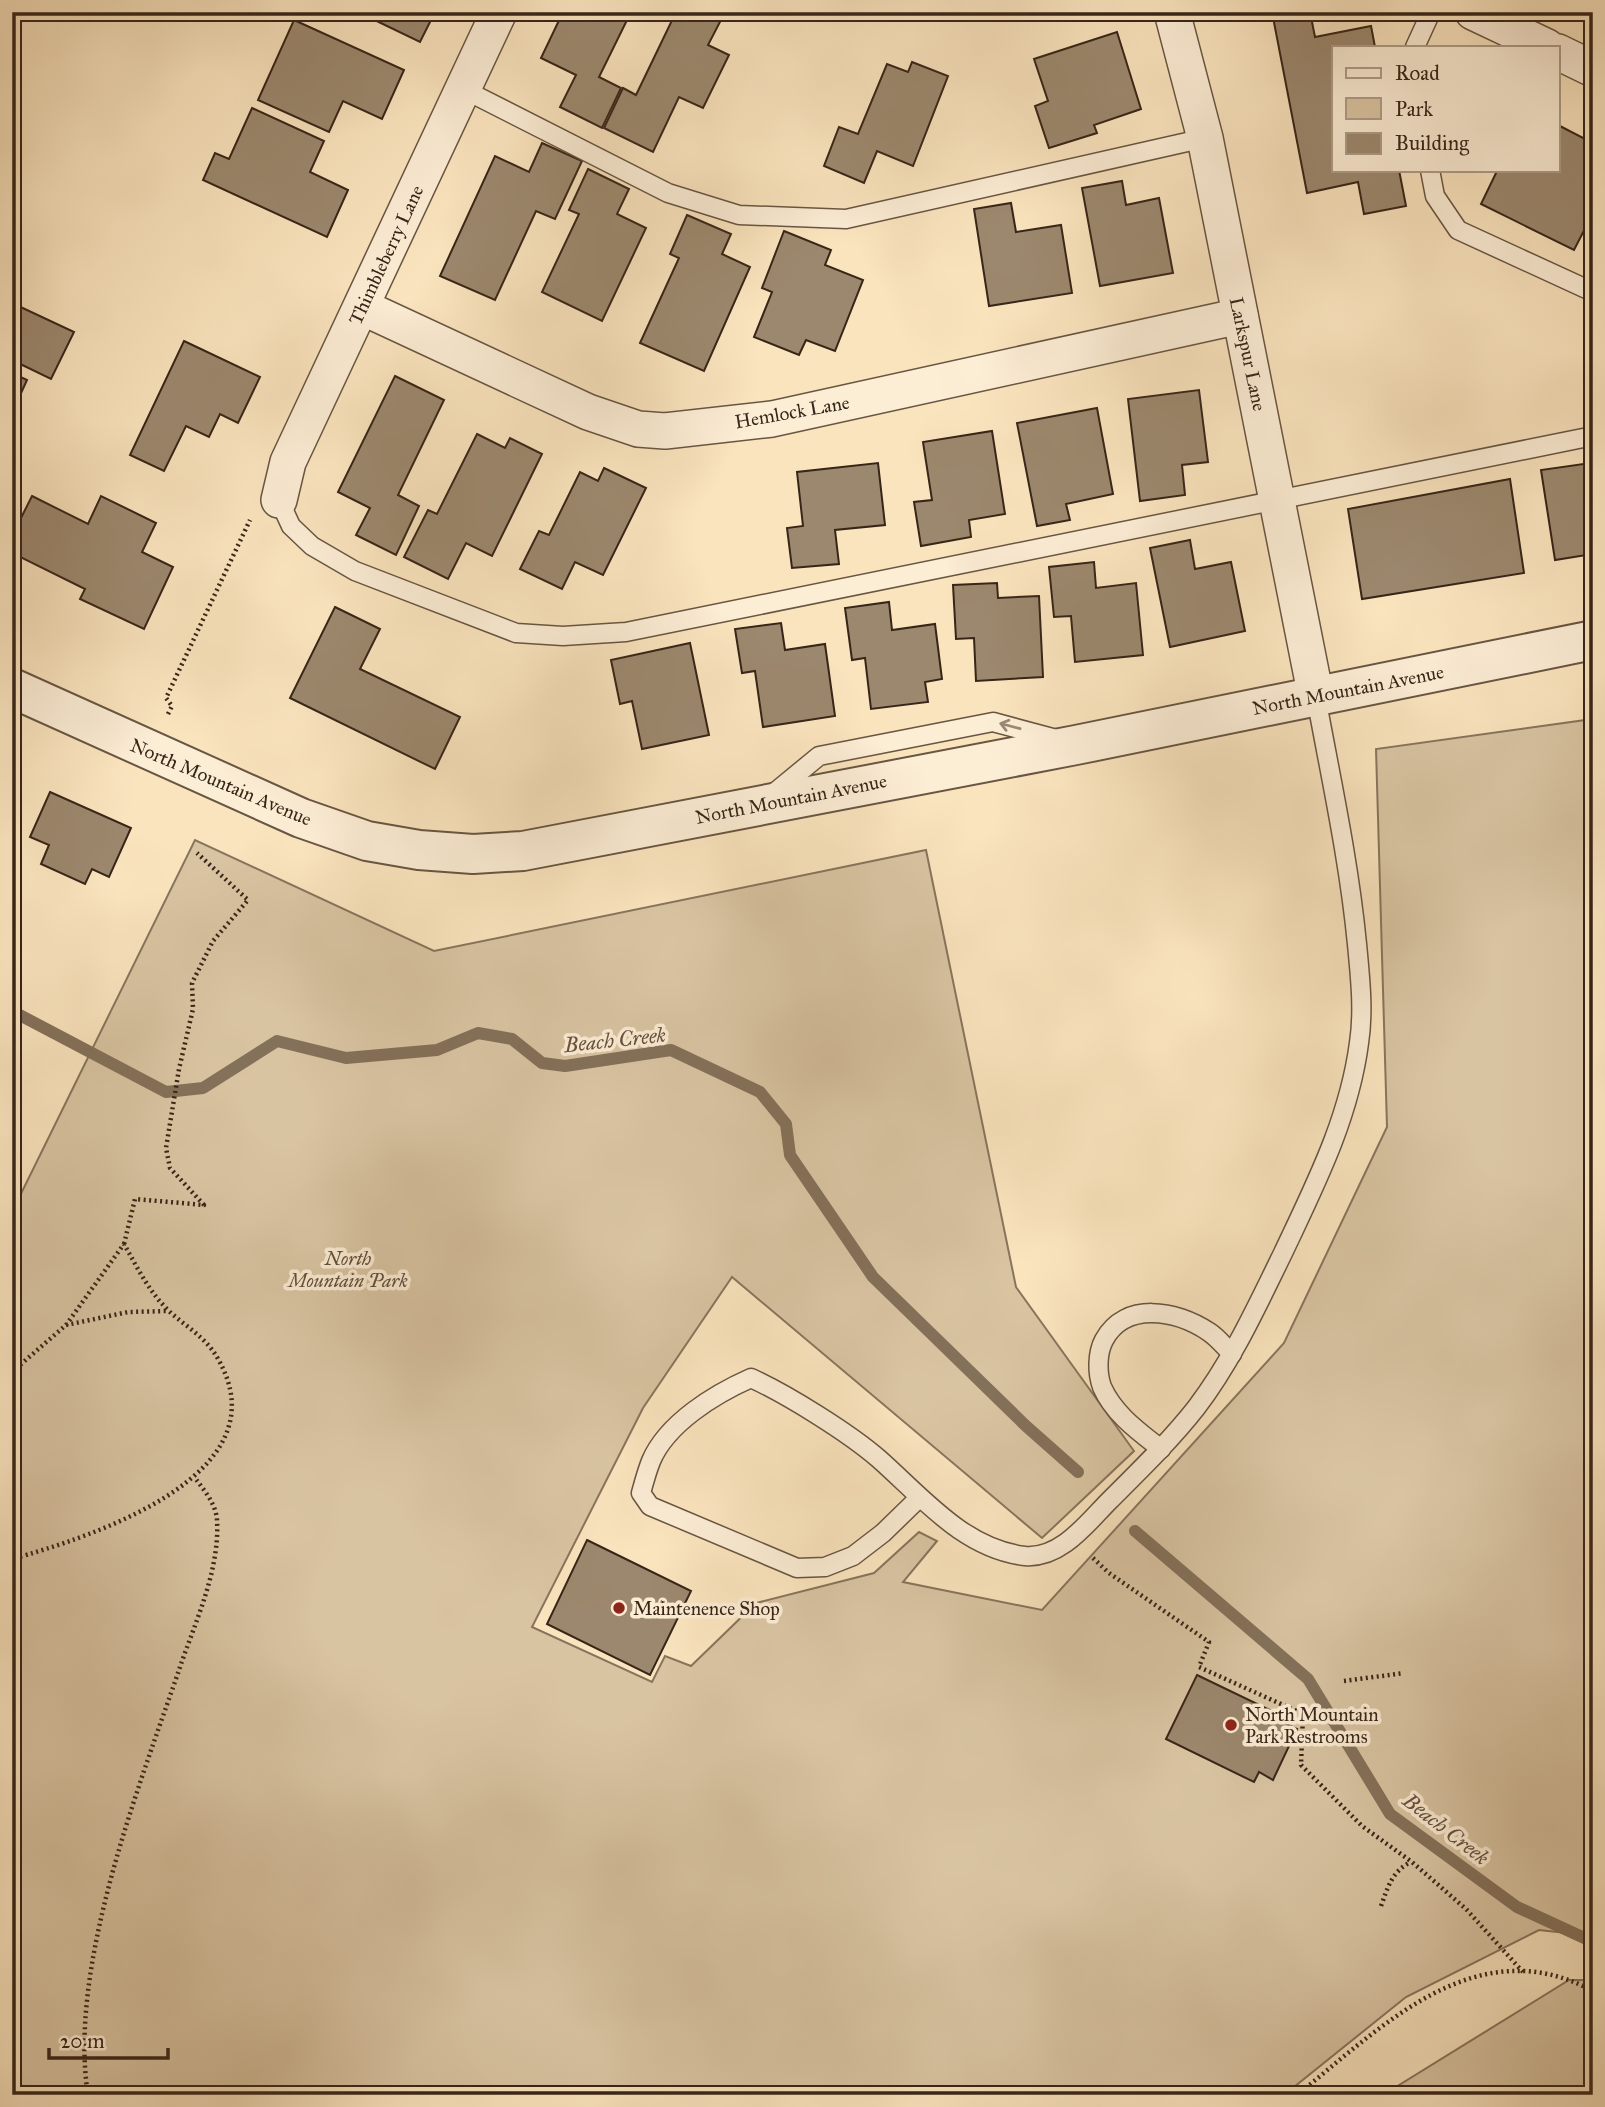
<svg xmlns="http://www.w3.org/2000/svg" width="1605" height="2107" font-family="'IM FELL Great Primer',serif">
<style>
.green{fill:#d9c4a2;stroke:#88745d;stroke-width:2}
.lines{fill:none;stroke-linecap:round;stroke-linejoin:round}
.stream{stroke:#84715a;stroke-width:12}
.building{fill:#9c886e;stroke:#372518;stroke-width:2}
.service-casing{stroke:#685542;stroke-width:21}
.minor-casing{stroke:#685542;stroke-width:38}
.tertiary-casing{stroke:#685542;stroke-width:42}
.path{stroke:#372518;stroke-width:4.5;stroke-dasharray:2 3.5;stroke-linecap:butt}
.service{stroke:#fcedd5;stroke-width:18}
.minor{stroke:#fcedd5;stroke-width:35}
.tertiary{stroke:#fcedd5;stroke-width:38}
.oneway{stroke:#9a8976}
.poi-dot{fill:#8f2418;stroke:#fcedd5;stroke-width:2.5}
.labels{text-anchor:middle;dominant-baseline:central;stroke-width:7;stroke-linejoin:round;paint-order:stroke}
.street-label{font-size:19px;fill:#372518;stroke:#fcedd5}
.park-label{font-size:19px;font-style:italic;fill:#604d3a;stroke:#fcedd5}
.poi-label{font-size:19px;fill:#372518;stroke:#fcedd5;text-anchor:start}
.water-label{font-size:21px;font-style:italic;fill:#64513e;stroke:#fcedd5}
</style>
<rect width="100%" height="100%" fill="#fae4be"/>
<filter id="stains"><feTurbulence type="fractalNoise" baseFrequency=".00286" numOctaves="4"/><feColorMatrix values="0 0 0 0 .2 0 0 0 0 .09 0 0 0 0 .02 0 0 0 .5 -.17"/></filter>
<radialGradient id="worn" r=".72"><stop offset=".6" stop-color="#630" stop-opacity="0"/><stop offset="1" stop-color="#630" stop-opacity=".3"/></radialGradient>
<g class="green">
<polygon points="1593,719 1593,1936 1539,1930 1406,1997 1284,2095 12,2095 12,1212 195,840 434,951 926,850 1016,1287 1134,1451 1042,1538 732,1277 643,1408 532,1627 652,1682 665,1656 691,1666 756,1603 874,1573 919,1532 937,1541 903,1582 1042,1610 1284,1343 1387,1127 1376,749"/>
<polygon points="1569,1980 1593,1980 1593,2095 1383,2095"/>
</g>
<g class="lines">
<g class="stream">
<polyline points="12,1011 166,1092 203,1088 277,1041 346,1058 437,1050 478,1033 512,1039 542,1063 565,1066 671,1050 760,1092 786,1124 790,1155 873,1277 1026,1426 1078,1472"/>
<polyline points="1135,1531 1308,1679 1390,1814 1517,1907 1593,1942"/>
</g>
</g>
<g class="building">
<polygon points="358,12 435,12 420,42"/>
<polygon points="563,12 631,12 599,77 621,88 602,128 560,107 576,75 541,58"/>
<polygon points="676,12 706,12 721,20 708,45 729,55 703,108 679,97 653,152 604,128 623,88 636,95"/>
<polygon points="1272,12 1310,12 1315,37 1371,26 1375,47 1334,47 1334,170 1399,170 1406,206 1364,214 1358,182 1307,193"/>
<polygon points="294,20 404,70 382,119 343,101 329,132 258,100"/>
<polygon points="1117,32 1141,109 1094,125 1097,133 1049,148 1035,106 1048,101 1034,59"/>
<polygon points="912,62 948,76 913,166 877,151 864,183 824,166 839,127 858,134 887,64 908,72"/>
<polygon points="252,108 324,141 310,172 348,190 327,237 203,180 215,153 229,159"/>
<polygon points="1558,125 1593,143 1593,213 1574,250 1481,204 1497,171 1494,170 1558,170"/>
<polygon points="542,143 582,161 555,219 536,211 495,300 440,276 495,156 529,172"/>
<polygon points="588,169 629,189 617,214 646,228 602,321 542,292 579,214 569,210"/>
<polygon points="1122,181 1126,205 1159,198 1173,273 1100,286 1082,188"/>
<polygon points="1011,203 1016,232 1061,225 1072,293 989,306 974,209"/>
<polygon points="687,215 731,234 722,254 750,267 704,371 640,343 679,258 670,254"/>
<polygon points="784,231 831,250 825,265 863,280 835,351 806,340 799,355 754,337 772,292 762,288"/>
<polygon points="12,303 74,332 51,379 12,360"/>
<polygon points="184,341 260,377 238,423 220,414 209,437 186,426 164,471 130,455"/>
<polygon points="12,373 27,380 12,413"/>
<polygon points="395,376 444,400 398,495 419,506 396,555 356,535 370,508 338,492"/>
<polygon points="1199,390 1208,462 1182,465 1185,495 1140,501 1128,399"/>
<polygon points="1097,408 1113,494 1066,504 1070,520 1037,526 1017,423"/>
<polygon points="992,431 1005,514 969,520 971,537 921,546 914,502 932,500 923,442"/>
<polygon points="477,434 505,448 510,438 542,454 492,556 466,543 448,579 404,557 428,510 437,514"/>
<polygon points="1591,459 1593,459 1593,554 1555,560 1541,470 1591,463"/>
<polygon points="878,463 885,525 835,530 839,564 792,568 787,528 803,526 797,472"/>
<polygon points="604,468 646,488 603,575 575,562 562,589 520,569 539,531 549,535 580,472 598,481"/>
<polygon points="1510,479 1524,573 1362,599 1348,509"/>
<polygon points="32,496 88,524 101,496 156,523 142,552 173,567 144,629 80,599 85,589 12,553 12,536"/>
<polygon points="1190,540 1195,569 1231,562 1245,631 1170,647 1150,548"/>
<polygon points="1094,562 1096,588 1136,583 1143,655 1075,662 1071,616 1054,617 1049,567"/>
<polygon points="997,583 998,598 1039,596 1043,677 976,681 974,638 956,639 953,585"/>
<polygon points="889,602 892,630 935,624 942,679 925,682 928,702 871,709 865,658 852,660 845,608"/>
<polygon points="335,607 380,629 360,669 460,717 435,769 290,698"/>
<polygon points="781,623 785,650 825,644 835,716 763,727 755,671 742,673 735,629"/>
<polygon points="690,643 709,735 642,749 632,701 620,704 611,660"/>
<polygon points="50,792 131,828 109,877 92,869 85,884 41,864 49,845 30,837"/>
<polygon points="587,1540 691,1591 650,1675 547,1624"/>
<polygon points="1197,1675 1282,1716 1280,1721 1297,1729 1273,1780 1259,1772 1254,1782 1166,1739"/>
</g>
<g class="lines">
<defs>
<g id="service">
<polyline points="1415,47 1431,12"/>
<polyline points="463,89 668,193 739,215 846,219 1205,138"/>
<polyline points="1430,170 1435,196 1458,230 1593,292"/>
<polyline points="279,500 291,526 312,546 355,571 516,633 563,636 626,632 1593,436"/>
<polyline points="774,793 819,756 993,722 1056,739"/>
<path d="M1161 1449C1138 1431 1114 1414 1102 1387 1097 1373 1097 1353 1104 1340 1125 1301 1176 1310 1209 1332 1217 1337 1225 1347 1232 1354"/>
<path d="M919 1498 883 1533 853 1556 825 1567 797 1568 650 1506 641 1493C644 1482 647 1471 651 1461 667 1423 715 1394 751 1378 788 1395 849 1433 879 1459 922 1497 964 1549 1025 1556 1061 1559 1088 1522 1110 1500 1140 1470 1170 1441 1196 1408 1232 1361 1257 1306 1283 1253 1315 1185 1349 1119 1359 1043 1364 1011 1360 976 1357 944 1349 861 1331 779 1316 697"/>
</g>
<g id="minor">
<polyline points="1172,12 1205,138 1316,697"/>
<polyline points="1473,12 1547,47"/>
<polyline points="1558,52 1593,69"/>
<polyline points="362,307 588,412 638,429 665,431 772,419 1240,316"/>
<polyline points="279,500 288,462 499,12"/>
</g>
<polyline id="tertiary" points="12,688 301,818 367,841 419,850 473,854 523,851 1076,745 1593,640"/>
</defs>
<use href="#service" class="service-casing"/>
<use href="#minor" class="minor-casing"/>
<use href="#tertiary" class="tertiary-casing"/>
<g class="path">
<polyline points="168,714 172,706 166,698 250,520"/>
<polyline points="124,1244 135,1199 204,1205 170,1168 166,1148 179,1069 193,1009 192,983 213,941 248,900 197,853"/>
<polyline points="66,1325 128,1312 168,1311"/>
<path d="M12 1372 66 1325 124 1244C137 1267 149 1292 169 1311 186 1327 206 1337 218 1359 285 1475 91 1537 12 1559"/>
<polyline points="1093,1558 1109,1573 1209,1642 1199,1667 1303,1714 1301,1765 1362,1826 1412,1862 1466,1909 1523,1972"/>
<polyline points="1344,1681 1404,1673"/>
<path d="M1381 1906C1388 1887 1392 1871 1411 1862"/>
<path d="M88 2095C68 1969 137 1792 178 1673 194 1624 220 1572 217 1520 216 1504 204 1490 195 1478"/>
<path d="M1297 2095C1382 2027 1476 1928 1593 1991"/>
</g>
<use href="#service" class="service"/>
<use href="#minor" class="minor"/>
<use href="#tertiary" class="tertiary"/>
</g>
<defs><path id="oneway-shaft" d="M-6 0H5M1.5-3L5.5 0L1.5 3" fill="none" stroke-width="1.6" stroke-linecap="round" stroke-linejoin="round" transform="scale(1.75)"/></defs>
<use class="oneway" href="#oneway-shaft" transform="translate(1010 726) rotate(-165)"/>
<g class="poi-dot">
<circle cx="619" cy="1608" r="7"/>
<circle cx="1231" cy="1725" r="7"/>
</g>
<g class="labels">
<g class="street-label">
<text transform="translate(386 255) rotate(-65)">Thimbleberry Lane</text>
<text transform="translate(1248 354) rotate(78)">Larkspur Lane</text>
<text transform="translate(792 412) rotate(-10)">Hemlock Lane</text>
<text transform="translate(1348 690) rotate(-11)">North Mountain Avenue</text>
<text transform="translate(221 782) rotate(23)">North Mountain Avenue</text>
<text transform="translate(791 799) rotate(-11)">North Mountain Avenue</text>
</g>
<g class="park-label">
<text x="348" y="1258">North<tspan x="348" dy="22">Mountain Park</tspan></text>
</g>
<g class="poi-label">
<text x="633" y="1608">Maintenence Shop</text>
<text x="1245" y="1714">North Mountain<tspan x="1245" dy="22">Park Restrooms</tspan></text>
</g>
<g class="water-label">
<text transform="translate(615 1040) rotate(-6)">Beach Creek</text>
<text transform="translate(1446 1829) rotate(38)">Beach Creek</text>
</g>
</g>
<rect width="1605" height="2107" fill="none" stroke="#fae4be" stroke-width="42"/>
<rect x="14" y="14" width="1577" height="2079" fill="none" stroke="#372518" stroke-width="3.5"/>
<rect x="21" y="21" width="1563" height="2065" fill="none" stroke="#372518" stroke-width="2"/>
<rect x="1332" y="46" width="228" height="126" fill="#fcedd5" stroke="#ad9d89" stroke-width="2"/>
<rect x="1346" y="68" width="35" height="10" fill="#fcedd5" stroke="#ad9d89" stroke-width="2"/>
<text x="1395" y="80" font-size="21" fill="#372518">Road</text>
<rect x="1346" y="98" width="35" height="21" fill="#d9c4a2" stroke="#ad9d89" stroke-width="2"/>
<text x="1395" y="116" font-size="21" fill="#372518">Park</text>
<rect x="1346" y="133" width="35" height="21" fill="#9c886e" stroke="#ad9d89" stroke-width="2"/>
<text x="1395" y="150" font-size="21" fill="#372518">Building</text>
<path d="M49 2048v10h119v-10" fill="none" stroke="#372518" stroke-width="3.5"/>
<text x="60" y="2048" font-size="21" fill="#372518" stroke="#fcedd5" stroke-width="5" paint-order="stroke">20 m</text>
<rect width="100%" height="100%" filter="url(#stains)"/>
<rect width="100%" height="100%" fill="url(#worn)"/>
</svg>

→ **Activity**
Among the records, find each line where the word "labels" occurs, and copy it.

→ **Task solution**
.labels{text-anchor:middle;dominant-baseline:central;stroke-width:7;stroke-linejoin:round;paint-order:stroke}
<g class="labels">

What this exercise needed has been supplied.